The country needed a debate about pensions and the cost of public healthcare programmes such as Medicare, he acknowledged, but "shared sacrifice must prevail".
Last night, Republican lawmakers in Wisconsin were trying to push ahead with the Bill to curtail union bargaining rights. Even if they fail, the impending presidential race will keep the issue alive.
Governors past and present are likely to dominate the Republican party's 2012 field. New Jersey's Mr Christie, with perhaps the strongest grassroots following among them, insists he will not stand. But Mr Daniels, a former White House budget director, is mulling a run, as is Mississippi's Haley Barbour. Former governors Tim Pawlenty of Minnesota and Mitt Romney of Massachusetts are near certain to join the race.
US budget cuts in numbers
24 The number of hours that Wisconsin's Governor, Scott Walker, gave Democratic Party senators to return to the State Capitol in Madison to vote through his measures cutting costs and reducing the powers of trades unions, before he began slashing public-sector jobs.
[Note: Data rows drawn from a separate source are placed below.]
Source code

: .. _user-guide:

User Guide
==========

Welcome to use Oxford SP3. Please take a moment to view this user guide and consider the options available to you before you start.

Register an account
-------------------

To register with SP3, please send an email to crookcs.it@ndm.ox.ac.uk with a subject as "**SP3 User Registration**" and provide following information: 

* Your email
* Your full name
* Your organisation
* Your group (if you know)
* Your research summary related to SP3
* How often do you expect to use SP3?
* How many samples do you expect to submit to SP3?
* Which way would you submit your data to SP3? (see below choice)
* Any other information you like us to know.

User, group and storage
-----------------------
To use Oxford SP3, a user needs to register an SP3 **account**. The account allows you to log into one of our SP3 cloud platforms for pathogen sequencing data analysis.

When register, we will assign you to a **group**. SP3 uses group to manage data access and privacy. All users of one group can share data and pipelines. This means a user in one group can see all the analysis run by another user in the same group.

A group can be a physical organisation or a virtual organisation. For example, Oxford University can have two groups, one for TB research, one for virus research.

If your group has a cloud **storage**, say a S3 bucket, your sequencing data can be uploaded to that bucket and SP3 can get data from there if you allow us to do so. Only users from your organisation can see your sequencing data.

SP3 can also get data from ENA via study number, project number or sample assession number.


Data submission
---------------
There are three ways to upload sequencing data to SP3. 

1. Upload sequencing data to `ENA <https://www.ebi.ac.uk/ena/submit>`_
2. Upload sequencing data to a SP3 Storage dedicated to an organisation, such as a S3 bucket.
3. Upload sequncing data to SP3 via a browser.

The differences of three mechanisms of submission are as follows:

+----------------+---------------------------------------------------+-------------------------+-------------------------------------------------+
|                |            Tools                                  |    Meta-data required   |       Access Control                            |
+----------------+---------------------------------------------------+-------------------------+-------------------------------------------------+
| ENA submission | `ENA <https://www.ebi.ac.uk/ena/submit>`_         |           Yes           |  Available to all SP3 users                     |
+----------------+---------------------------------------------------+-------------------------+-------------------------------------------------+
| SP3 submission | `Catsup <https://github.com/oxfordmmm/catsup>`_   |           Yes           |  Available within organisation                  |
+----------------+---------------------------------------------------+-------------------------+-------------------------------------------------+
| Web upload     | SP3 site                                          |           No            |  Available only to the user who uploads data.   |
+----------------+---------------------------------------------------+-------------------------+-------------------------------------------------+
$165m The amount Governor Walker claims his measures will save Wisconsin's taxpayers.
$1bn The amount he is hoping to cut from the state budget, including grants to schools and local government.
1,500 Number of state workers he is proposing to make redundant if his proposals are not voted through.
12 The percentage of Americans who favour cuts to either Medicare or social security budgets, according to a poll conducted last month by the Pew Research Centre, which also found that only a fifth of registered Republicans backed the cuts.
49 The number of US states whose debt levels have increased by at least 40 per cent since 2004. Indiana, by contrast, has paid down more than 40 per cent of its debt and has a top debt rating of triple-A.
9-2 The odds of Indiana's Governor, Mitch Daniels, securing the Republican nomination for a 2012 presidential run.
2 The number of years that Mr Daniels served as President George W Bush's director at the Office of Management and Budget, during which he cut state spending and federal taxes.
1996 The last time the US federal government system shut down after lawmakers could not agree a new budget.